> _DATA SHOWN_:

---*---

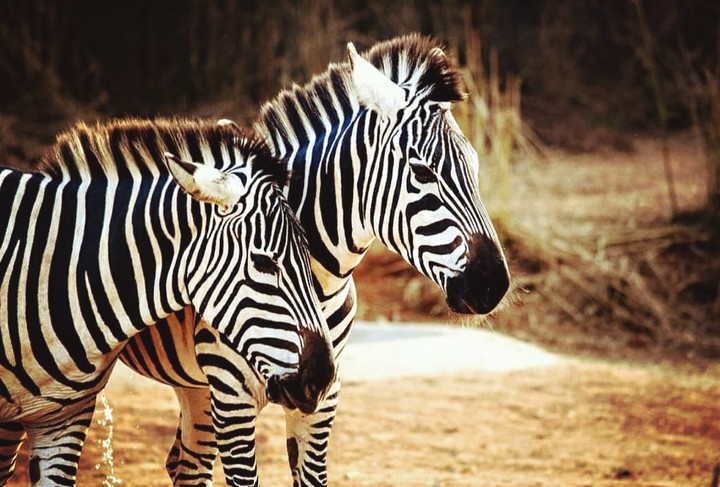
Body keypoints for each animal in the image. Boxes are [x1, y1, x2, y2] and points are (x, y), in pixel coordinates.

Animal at [119, 34, 511, 486]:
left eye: (476, 167)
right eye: (423, 173)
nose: (493, 284)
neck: (320, 282)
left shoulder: (323, 395)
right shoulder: (233, 399)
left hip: (196, 389)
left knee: (184, 463)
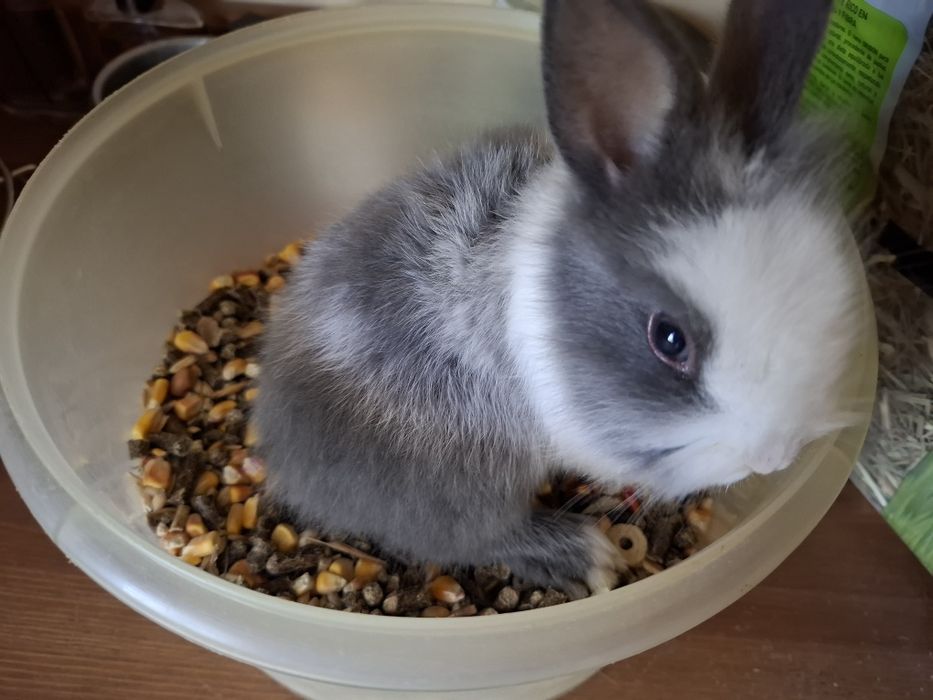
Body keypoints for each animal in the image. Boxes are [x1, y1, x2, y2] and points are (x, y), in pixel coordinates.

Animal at [255, 0, 861, 591]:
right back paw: (581, 555)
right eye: (669, 339)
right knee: (469, 536)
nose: (772, 458)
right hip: (465, 478)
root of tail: (279, 453)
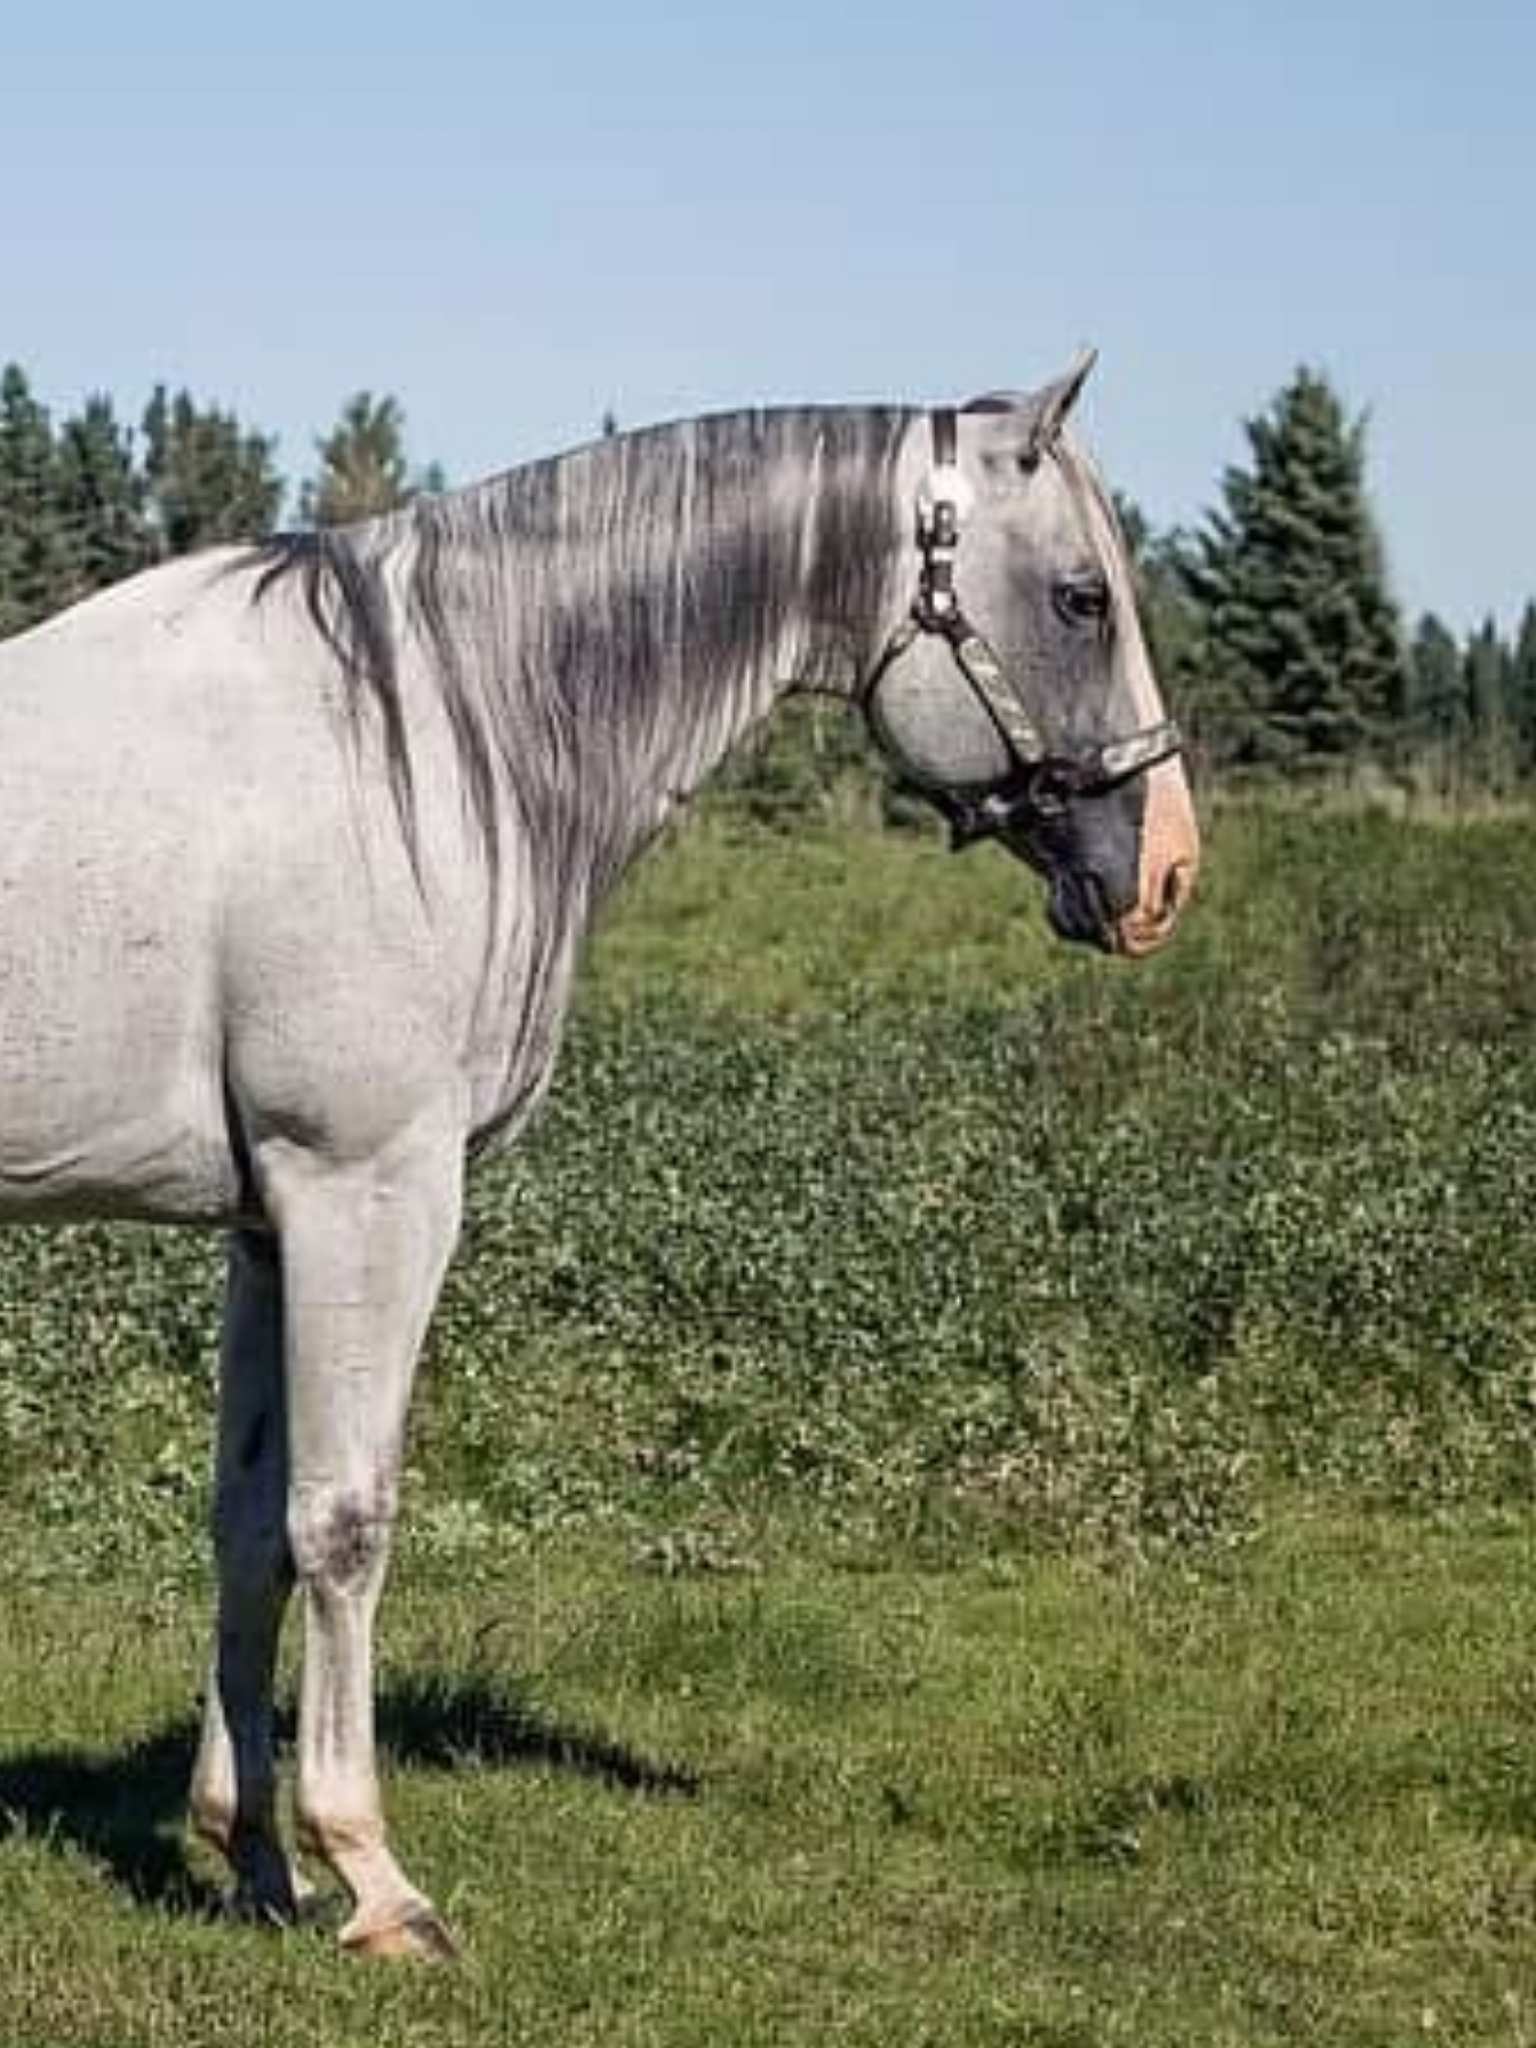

---*---

> _EXERCISE BRIEF_: The lines from the one containing "left shoulder: (323, 395)" to the last line of the records, both included: print exactly those and nothing else, leaving out any pictures.

> _RESPONSE TO THIS EXERCISE_:
left shoulder: (323, 395)
right shoulder: (233, 399)
left hip: (196, 389)
left knee: (184, 463)
Body keypoints for each animal in the image. Boxes are [x1, y1, x2, y2] and points are (x, y), in pixel coordinates.

Animal at [255, 0, 861, 591]:
right back paw: (581, 555)
right eye: (669, 339)
right knee: (469, 536)
nose: (772, 458)
right hip: (465, 478)
root of tail: (279, 453)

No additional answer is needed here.